Amigos do Fingidor

quinta-feira, 6 de julho de 2017

Linguagens, prêmios e castigos


João Bosco Botelho
     
Apesar dos avanços na genética e nas imagens do corpo, continuam os entraves ao acesso do cérebro humano. Contudo, os casos clínicos acidentais são capazes de levar aos grandes progressos. Um desses, na Universidade Western, Ontário, refez conceitos em torno da consciência não manifesta (ou aparente descompasso entre o comportamento manifesto e a memória) com uma doente com dano cerebral por intoxicação de monóxido de carbono. Quando ela se recuperou, era incapaz de identificar a xícara de chá, todavia os movimentos para segurá-la e leva-la à boca eram normais.

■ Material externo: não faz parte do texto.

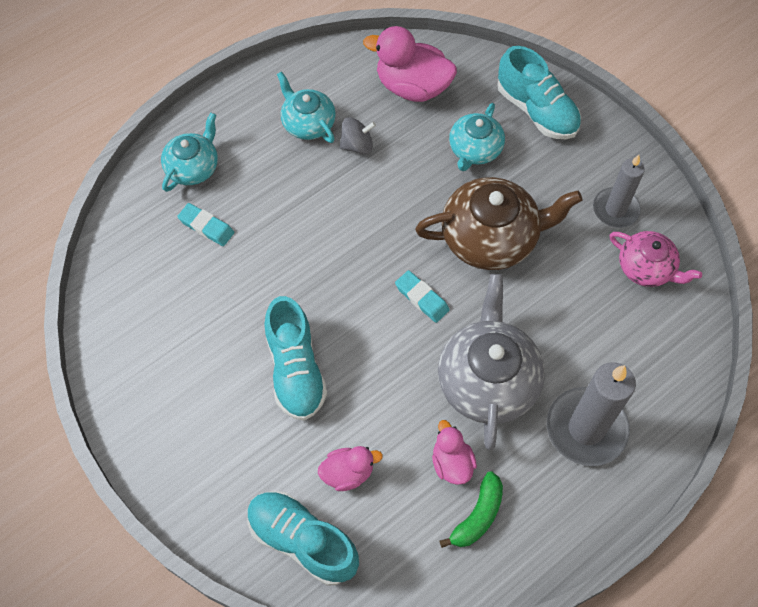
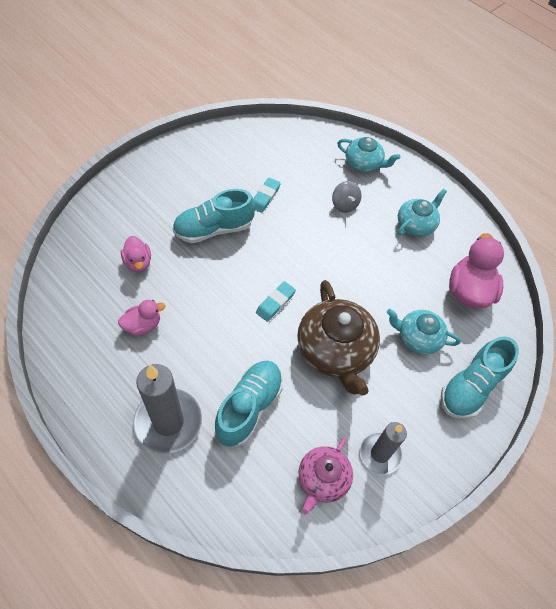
camera: 80 degrees right, 5 degrees down
(206, 227) = (318, 174): turquoise eraser -> turquoise eraser (265, 197)
(302, 541) = (93, 240): turquoise shoe -> turquoise shoe (249, 407)
(357, 145) = (403, 256): grey spinning top -> grey spinning top (344, 205)
(477, 516) = (101, 343): green banana -> none
(487, 380) = (209, 349): grey teapot -> none

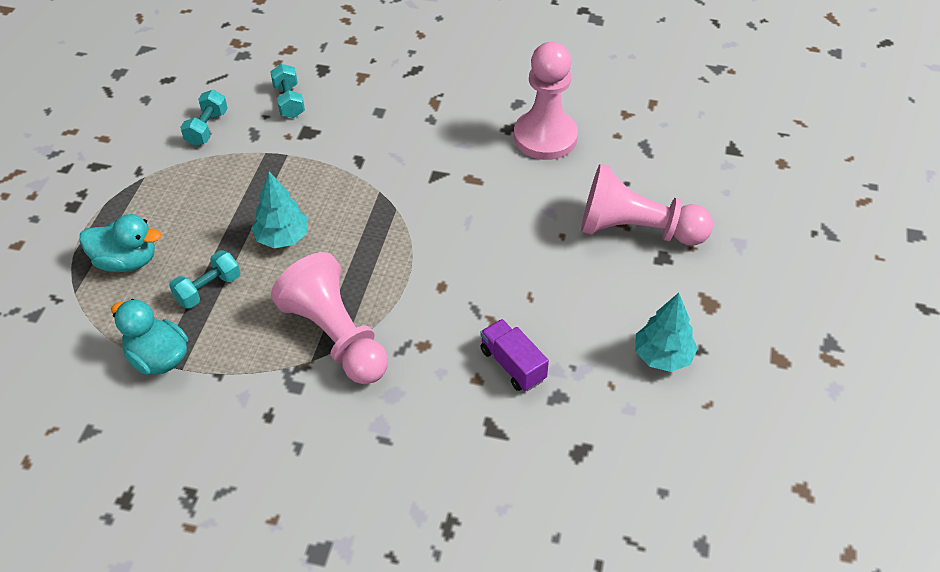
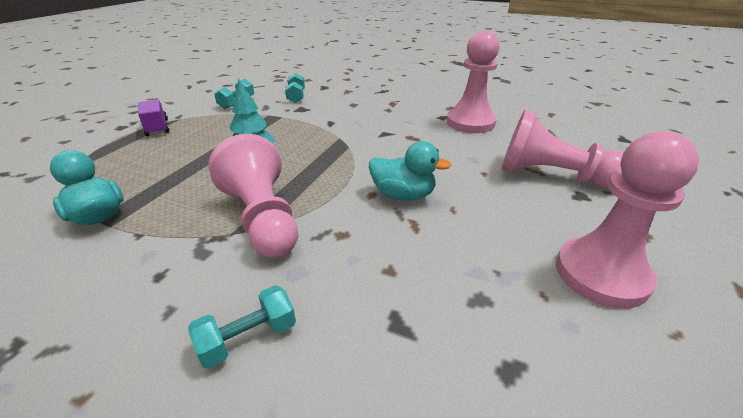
camera: 10 degrees right, 15 degrees down
(126, 261) = (130, 156): turquoise duck -> turquoise duck (403, 195)
(208, 289) = (176, 177): turquoise dumbbell -> turquoise dumbbell (248, 338)
(513, 365) = (430, 262): purple truck -> purple truck (157, 128)
(663, 356) = (601, 274): turquoise tree -> pink pawn

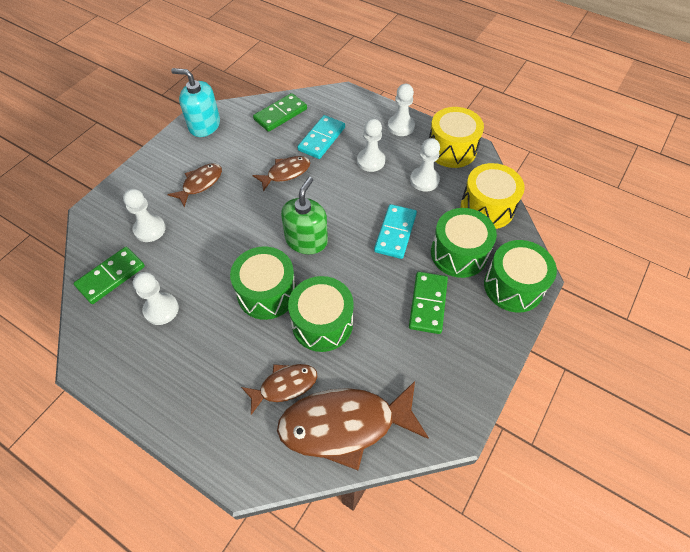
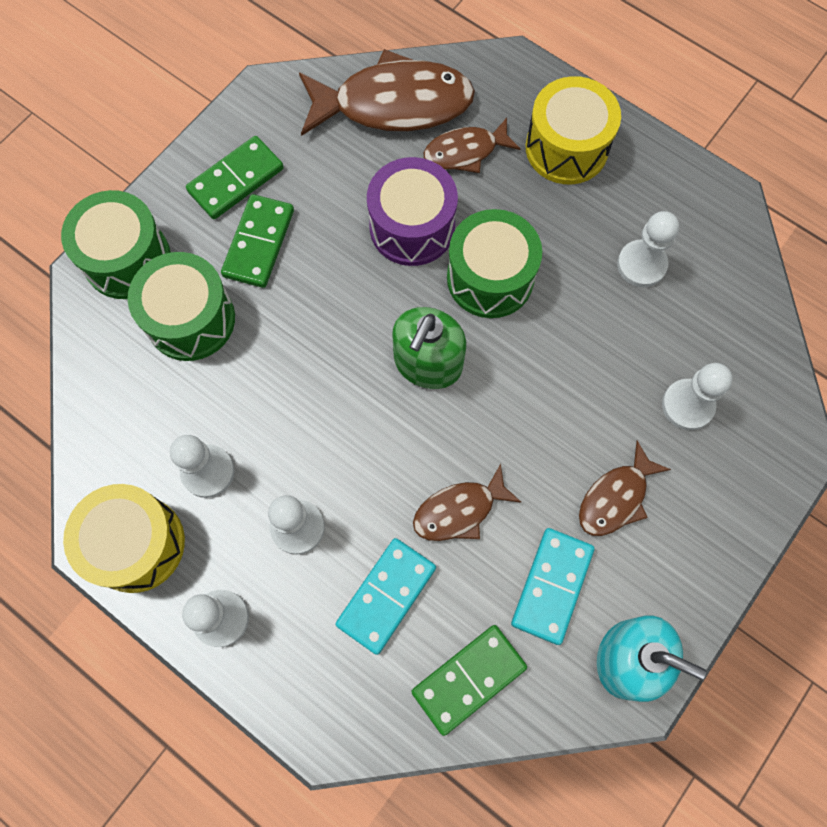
camera: 175 degrees left, 15 degrees up
(111, 276) = (728, 323): green domino -> green domino (236, 180)
(322, 323) = (412, 227): green drum -> purple drum
(395, 233) = (282, 365): turquoise domino -> turquoise domino (552, 586)
(487, 207) = (116, 402): yellow drum -> yellow drum (566, 148)

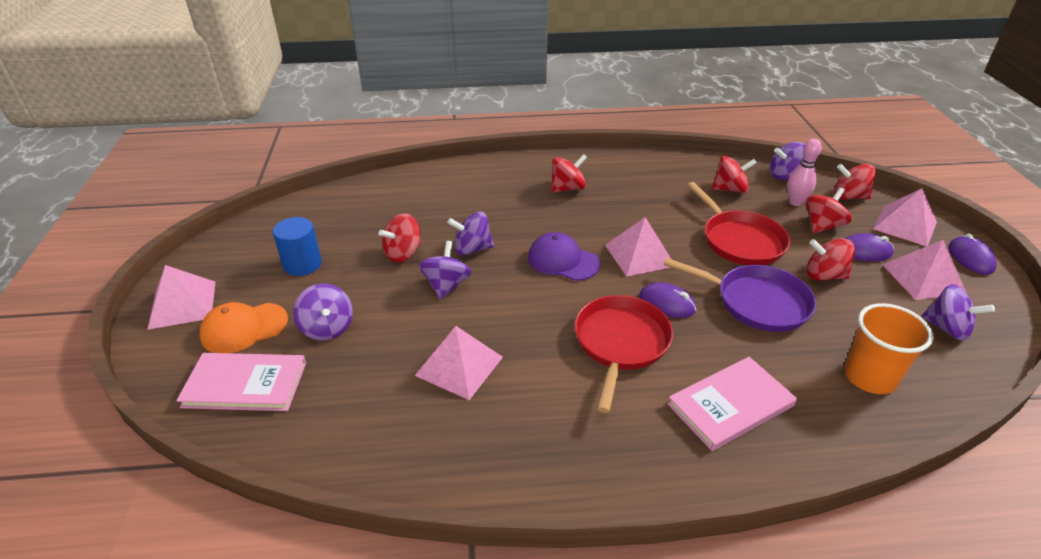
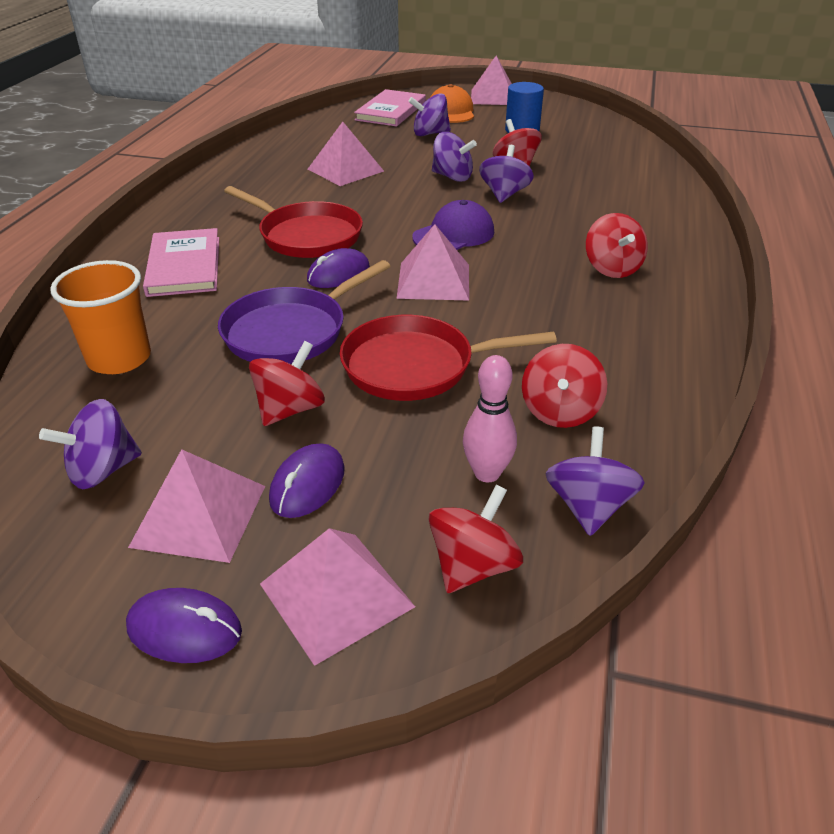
camera: 110 degrees right, 0 degrees up
(822, 226) = (401, 470): red spinning top -> none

Esse tipo de comportamento alterado reforça a existência de, pelo menos, duas formas diversas do reconhecimento visual: uma dependente da percepção e a outra das funções motoras.

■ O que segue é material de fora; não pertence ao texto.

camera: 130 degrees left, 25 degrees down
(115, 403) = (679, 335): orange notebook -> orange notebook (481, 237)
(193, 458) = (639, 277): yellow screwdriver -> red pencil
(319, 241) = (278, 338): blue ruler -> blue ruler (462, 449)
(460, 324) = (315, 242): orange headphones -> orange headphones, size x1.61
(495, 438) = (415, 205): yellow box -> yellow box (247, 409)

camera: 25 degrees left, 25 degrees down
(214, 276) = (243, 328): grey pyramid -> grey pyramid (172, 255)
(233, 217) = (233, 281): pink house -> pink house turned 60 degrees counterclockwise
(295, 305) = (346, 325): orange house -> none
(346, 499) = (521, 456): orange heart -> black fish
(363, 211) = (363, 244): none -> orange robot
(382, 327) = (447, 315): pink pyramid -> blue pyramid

O outro relato significativo, identificado pelo suíço Édouard Claparède (1873-1940), um dos mais influentes da escola da psicologia funcionalista, descreveu a paciente portadora de distúrbio para assimilar fatos recentes. Na consulta inicial, ao cumprimentar o entrevistador, ela teve a mão levemente furada de modo intencional por um alfinete. No dia seguinte, não reconheceu ninguém, porém se recusou a repetir o gesto que provocou dor.
Esse fato sugere natureza física ao conhecimento historicamente acumulado em torno do controle social: oferecer o prazer pela obediência e a dor como castigo à indisciplina. Como chamamento, as linguagens laicas e religiosas oferecem: promessa de prolongar a vida, trabalho ameno, comida farta, maior liberdade sexual, espaço sagrado (templo) ou profano (partido político, tribunal) para defender a causa comum e julgar os resistentes, aumento da proteção individual e coletiva e melhoria das situações temidas, causadoras de desconforto: a fome e o frio. 
Algo muito poderoso se passou na intimidade da memória acumulada na espécie humana: o êxtase do quanto fascinam os homens e as mulheres alegorias simbólicas que ligam a recompensa do prazer aos que obedecem e da dor aos desobedientes!